Face à l’afflux de candidats, les formations de brasseur de bière sont sous pression
Munis de tabliers et de bottes blanches, six élèves concassent 200 kilos de grains de malt. Réunis depuis 8 heures du matin dans la brasserie du lycée agricole de Douai (Nord), ils versent la mouture dans un imposant récipient en cuivre. « Malléable, bon conducteur thermique et bactéricide, le cuivre était très utilisé par le passé, raconte David Lutin. Vous travaillez avec un matériel d’exception : des cuves en cuivre, on n’en trouve quasiment plus désormais. Lorsque les Allemands ont occupé le nord de la France pendant la seconde guerre mondiale, ils les ont fait fondre pour fabriquer des obus. »
Le maître brasseur, au physique aussi imposant que son débit de parole est rapide, alterne anecdotes sur l’histoire de la profession, conseils pour l’installation, et détails techniques sur l’élaboration de la bière. « Si des billes se forment, écrase-les sur le bord. La maische doit être aussi homogène que possible. Et pour la température, on vise 67 degrés », glisse-t-il à une élève qui mélange la mouture de malt à l’eau, à l’aide d’une pelle en bois percée en son milieu. « On appelle ça un fourquet, corrige le formateur. Les brasseurs ont leur vocabulaire, qu’il faut maîtriser tout en sachant faire preuve de créativité. Les fûts, par exemple, écopent toujours de sobriquets. Généralement, c’est le nom du conjoint ou des enfants, car un brasseur passe plus de temps au travail qu’à la maison. Le métier est dur : autrefois, on disait qu’on brassait au sang et à la sueur. »
450 demandes, 24 places
Aujourd’hui, la profession attire moult candidats, et le marché mousse. La France est le pays européen qui compte le plus grand nombre de brasseries : 2 300 en 2020, contre 200 en 2009. Lancée en 2019 par les organisations professionnelles, proposée sur trois centres à ce jour, la nouvelle certification préparant au titre professionnel de brasseur affiche complet jusqu’en 2023, s’enthousiasme David Lutin : « A Douai, pour 24 places par an, on reçoit 450 demandes. De mon côté, quand j’avais cherché une formation de brasseur au début des années 2000, j’avais dû me rendre en Belgique car il n’y en avait plus en France ! Je suis rentré bredouille. Faute de candidatures, même la formation proposée à Louvain-la-Neuve avait fermé ! »

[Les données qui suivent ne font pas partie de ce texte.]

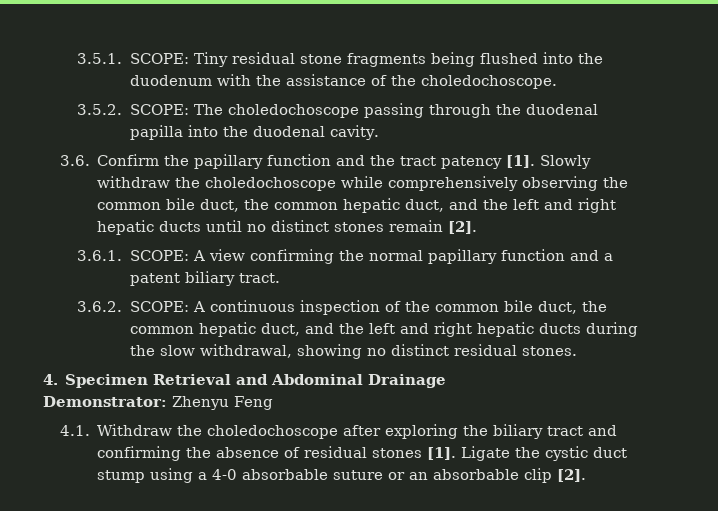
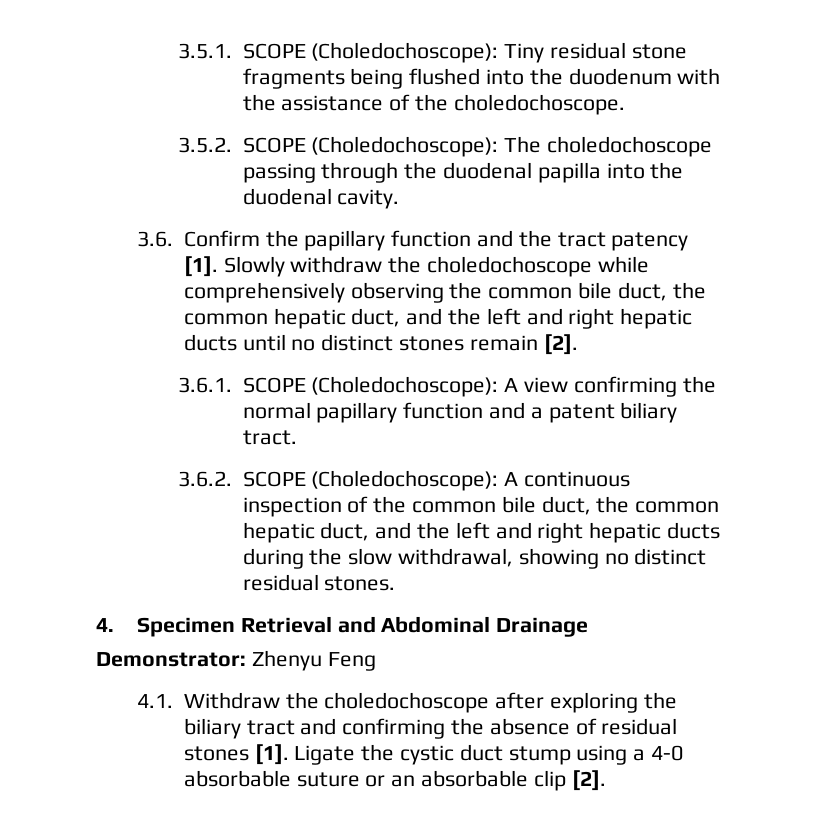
[129,53,189,64] SCOPE: -> [242,42,499,63] SCOPE (Choledochoscope):
[129,104,189,115] SCOPE: -> [242,136,499,157] SCOPE (Choledochoscope):
[129,250,189,261] SCOPE: -> [242,376,499,397] SCOPE (Choledochoscope):
[129,301,189,312] SCOPE: -> [242,470,499,491] SCOPE (Choledochoscope):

Le CAP brasseur a en effet disparu en France dans les années 1980, avec la fermeture de nombreuses brasseries, retrace Daniel Thiriez, vice-président du Syndicat national des brasseurs indépendants et brasseur à Esquelbecq (Nord) : « Depuis, il restait quelques cursus, mais il n’y avait plus de socle de formation pour cette profession artisanale, plus de diplôme… Et pourtant, le secteur connaît un nouvel essor. » D’où l’idée de développer une certification professionnelle de cent quarante heures, avec quatre semaines de stage en entreprise, validée par un examen national. Les premières promotions ont débuté en 2019.